3D Face Data for Normalization

Several methods have been proposed to normalize a face's pose using a number of anchor points. Akamatsu et al. use an affine transformation which maps the triangle formed by three vertices (corresponding to the eyes and the mouth) into a standard view [1]. This normalization technique treats the face and the rest of the image as a thin sheet which can be scaled, rotated and sheared. This technique can account for translation, scaling and in-plane rotations of the face since these are only 2D effects that are not dependent on the 3D structure of the object. These in-plane rotations and translations are depicted in Figure . However, a rigid object has two more degrees of rotational freedom which change its 2D projection in a non-homogenous way, as shown in Figure . These can not be compensated for by a mere affine transformation since they induce non-homogenous warping and occlusion in the image and hence require a more sophisticated approach.

  

Figure 4.1: In-plane rotation, scaling and translation.

  

Figure 4.2: Out-of-plane or depth rotations.
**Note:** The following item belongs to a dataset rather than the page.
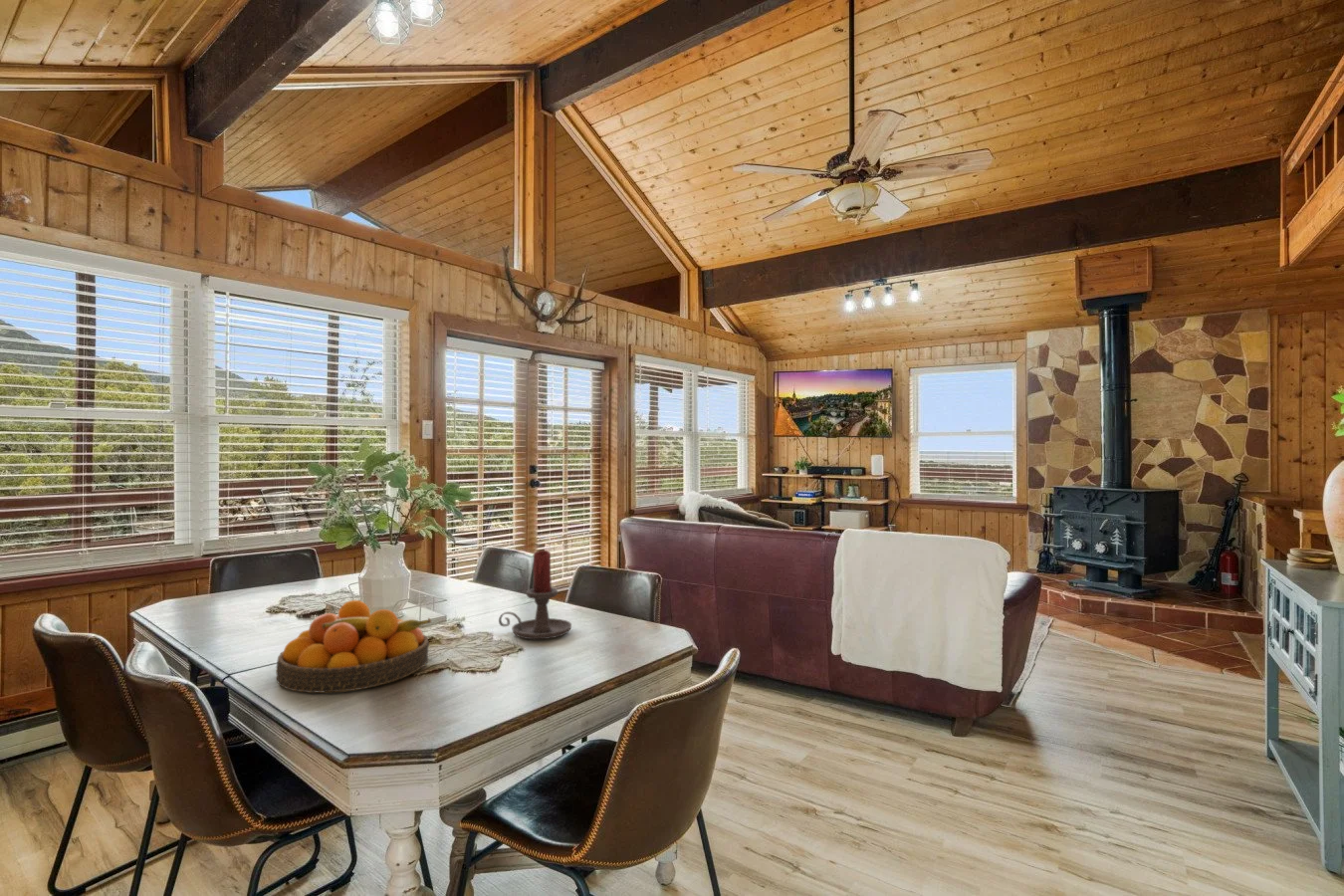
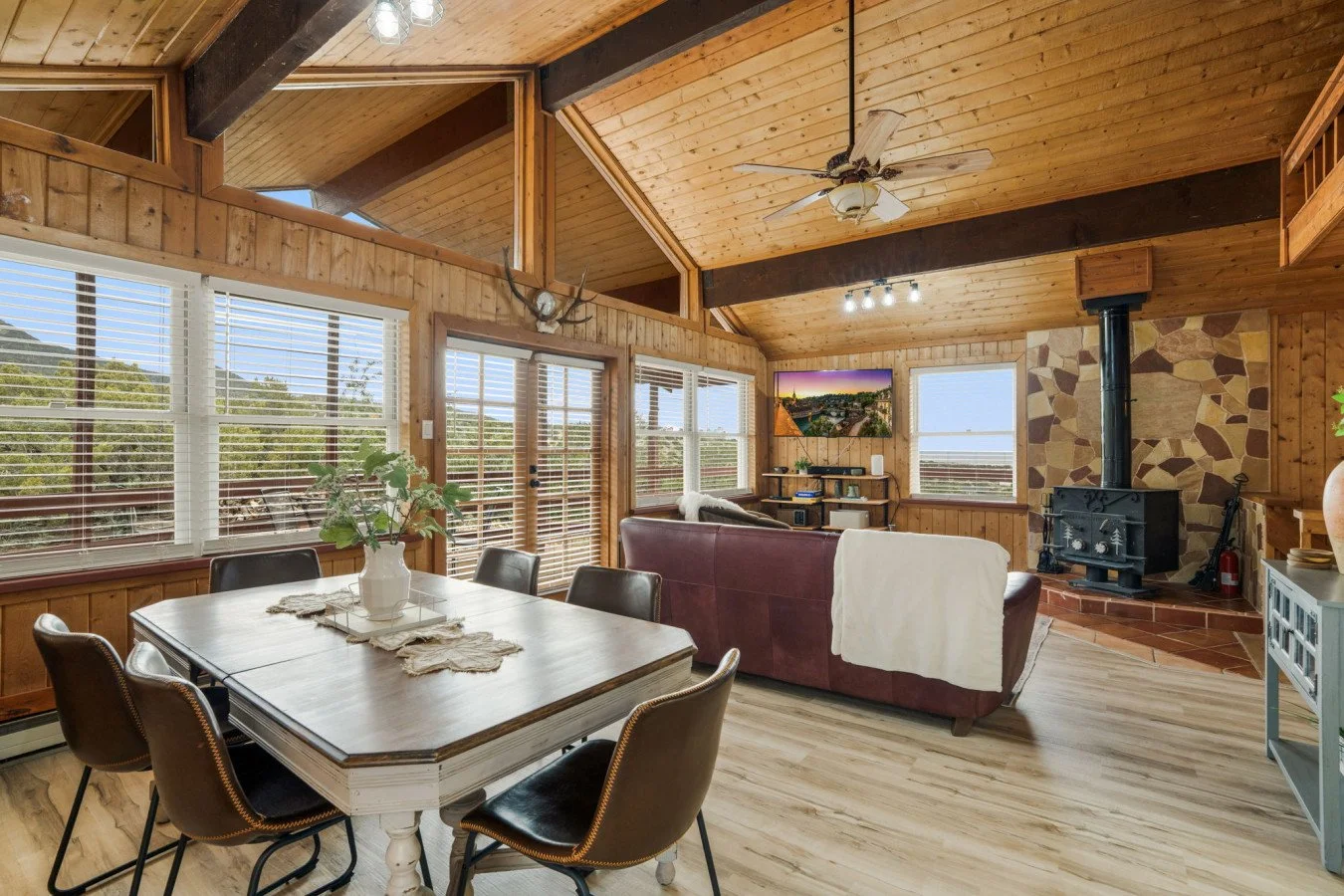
- candle holder [498,550,572,640]
- fruit bowl [275,599,432,694]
An alternate model for the face is an ellipsoid or other simple geometric structure such as a cylinder as in Figure  [5]. Unlike the ``thin sheet'' model which cannot account for yaw or pitch, the ellipsoid has the ability to roughly mimic the out-of-plane rotations the face can undergo. This is due to the curvature of the ellipsoid which exhibits non-homogenous warping in a 2D sense. Unfortunately, a simple ellipsoid cannot encompass all the nuances of the face and fully normalize its 2D projection. For example, the nose can cause occlusion by rotating in front of the cheek. In addition, the human head is not quite ellipsoidal and is difficult to approximate with standard 3D geometric models.

 

Clearly, the most accurate 3D model of a face would be the true 3D range data of the individual obtained from laser range-finder scanning. This cumbersome process is not only time-consuming and non-automated, it requires the use of sophisticated equipment which is not readily available^4.1. Some sample data obtained from such devices is shown in Figure  as radial range and radial intensity images. The images are in a cylindrical coordinate system and the axes are appropriately labelled.

 

From the radial range data, we compute a polygonal mesh by converting the cylindrical coordinates into Cartesian form. The Cartesian 3D data can then be rendered and displayed as shown in Figure (a). Subsequently, we can ``colorize'' the 3D model with the radial intensity data and obtain a texture-mapped 3D model of the individual as shown in Figure (b). This 3D model can then be used to synthesize any view of the individual by treating the head as a rigid object and rotating and translating it with 6 degrees of freedom (see Figure  and  ).

 

Unfortunately, we do not and cannot have a 3D model for each individual that we will photograph for our recognition system. Thus, we shall attempt to use another individual's 3D model to normalize the photograph under the assumption that the 3D structure of most faces is somewhat constant. Therefore, we can use one 3D model of a face and texture-map new photographed faces onto it. Unfortunately, some individuals will have thinner or wider faces and the model will not fit them as well as it did with the original texture. We suggest deforming the model along its vertical axis to stretch or squash it to fit it to the new face, as shown in Figure . Ideally, we would like to deform the model arbitrarily with various small stretchings and warpings so that it can be locally adapted to each new individual. However, such a process is quite computationally expensive. Nevertheless, the single vertical stretch of the model and its six degrees of freedom gives us quite a good approximation of the faces we will encounter and is, by far, more accurate than the planar or ellipsoidal models used in previous experiments.